A Vietinbank employee counts US dollars at a currency exchange counter at the National Convention Center, the venue for the 44th annual meeting of Asian Development Bank (ADB), in Hanoi, May 5, 2011.
A Vietinbank employee counts US dollars at a currency exchange counter at the National Convention Center, the venue for the 44th annual meeting of Asian Development Bank (ADB), in Hanoi, May 5, 2011.

The Asian Development Bank says as many as three billion more people in Asia could be well off by the middle of the century if growth rates continue and a host of challenges are met.

The Asian Development Bank says with global economic growth shifting to Asia, this could become an "Asian Century”"

The non-profit development lender says if Asia’s fast growth rates continue and certain daunting challenges are met, the region by 2050 could account for half of all global production, trade and investment.

In a draft report presented Wednesday at the ADB's annual meeting in Hanoi, the bank said under this scenario Asia’s gross domestic product would soar to $148 trillion, compared with just $16 trillion today.

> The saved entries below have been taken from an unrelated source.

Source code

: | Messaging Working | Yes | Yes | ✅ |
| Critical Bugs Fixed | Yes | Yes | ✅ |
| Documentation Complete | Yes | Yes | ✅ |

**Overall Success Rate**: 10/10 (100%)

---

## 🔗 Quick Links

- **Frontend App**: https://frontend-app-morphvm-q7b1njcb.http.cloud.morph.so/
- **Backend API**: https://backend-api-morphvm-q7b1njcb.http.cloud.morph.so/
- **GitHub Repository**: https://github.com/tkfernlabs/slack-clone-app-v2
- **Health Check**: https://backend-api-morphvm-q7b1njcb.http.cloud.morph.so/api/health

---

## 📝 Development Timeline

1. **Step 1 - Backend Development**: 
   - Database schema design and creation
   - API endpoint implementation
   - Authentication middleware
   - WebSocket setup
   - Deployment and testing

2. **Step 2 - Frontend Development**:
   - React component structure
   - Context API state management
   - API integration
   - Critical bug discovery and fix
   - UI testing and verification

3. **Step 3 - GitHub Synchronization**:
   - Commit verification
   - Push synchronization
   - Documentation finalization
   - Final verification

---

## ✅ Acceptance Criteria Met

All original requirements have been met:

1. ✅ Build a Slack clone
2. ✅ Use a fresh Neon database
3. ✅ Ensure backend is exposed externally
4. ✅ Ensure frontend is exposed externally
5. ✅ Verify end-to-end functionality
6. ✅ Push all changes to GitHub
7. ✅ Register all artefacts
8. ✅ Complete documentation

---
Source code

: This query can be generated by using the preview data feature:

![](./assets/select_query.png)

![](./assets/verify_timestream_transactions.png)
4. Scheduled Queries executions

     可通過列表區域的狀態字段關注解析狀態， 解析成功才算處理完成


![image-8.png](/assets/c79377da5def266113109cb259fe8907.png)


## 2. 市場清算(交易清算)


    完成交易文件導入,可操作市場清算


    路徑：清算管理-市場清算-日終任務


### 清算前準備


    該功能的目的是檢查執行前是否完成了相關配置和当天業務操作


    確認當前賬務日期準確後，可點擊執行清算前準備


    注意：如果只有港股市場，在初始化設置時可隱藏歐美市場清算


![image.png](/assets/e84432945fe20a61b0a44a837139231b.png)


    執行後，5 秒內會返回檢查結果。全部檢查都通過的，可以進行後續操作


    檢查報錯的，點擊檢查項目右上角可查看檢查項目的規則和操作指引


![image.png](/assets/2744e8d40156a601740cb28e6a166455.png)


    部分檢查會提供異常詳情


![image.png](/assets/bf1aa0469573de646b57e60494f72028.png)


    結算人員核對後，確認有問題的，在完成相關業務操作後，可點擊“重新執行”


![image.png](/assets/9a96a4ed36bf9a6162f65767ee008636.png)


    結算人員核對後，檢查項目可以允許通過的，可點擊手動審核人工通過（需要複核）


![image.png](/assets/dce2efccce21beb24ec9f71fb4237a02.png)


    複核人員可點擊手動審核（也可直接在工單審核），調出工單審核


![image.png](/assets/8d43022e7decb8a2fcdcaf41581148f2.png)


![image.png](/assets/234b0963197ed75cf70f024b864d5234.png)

And, three billion more Asians would enjoy a prosperous standard of living.

But that outcome is not assured. Rajat Nag, managing director general for the ADB, says economic growth must be inclusive or it could be compromised. He says corruption and a lack of enterprise also threaten Asia’s potential.

"If Asia could address these, what we call the three 'I’s,' inequities, institutional deficiencies, and innovation, then Asia might be able to avoid the middle income trap and move onto this higher trajectory of the Asian Century," he said.

The ADB also lays out a "middle income trap" scenario under which Asia’s fastest growing economies - China, India, Indonesia, and Vietnam - slow down over the next several years and income levels stagnate.

Under this scenario, Asia’s GDP would reach only 32 percent of global production and per capita by 2050 - much less than under the best case scenario.

Nag says even if the Asian century becomes a reality, the region will still lag behind the industrialized Western nations.

"Asia has some major challenges. If those challenges are faced squarely now, Asia can be more prosperous," he said. "But, even then, Asia would be, as I said, at 38, [$38,000], $39,000 per capita in 2050 in purchasing power parity terms, still be just slightly over the global average but certainly far short of the American or the European average."

The ADB says that at present, half of all Asians live without basic sanitation and 900 million of them lack access to electricity.

The report on Asian growth will be discussed at the ADB's annual meeting this week. Finance officials from 61 governments, including donor countries such as the United States and Australia, and developing nations throughout Asia, are at the conference.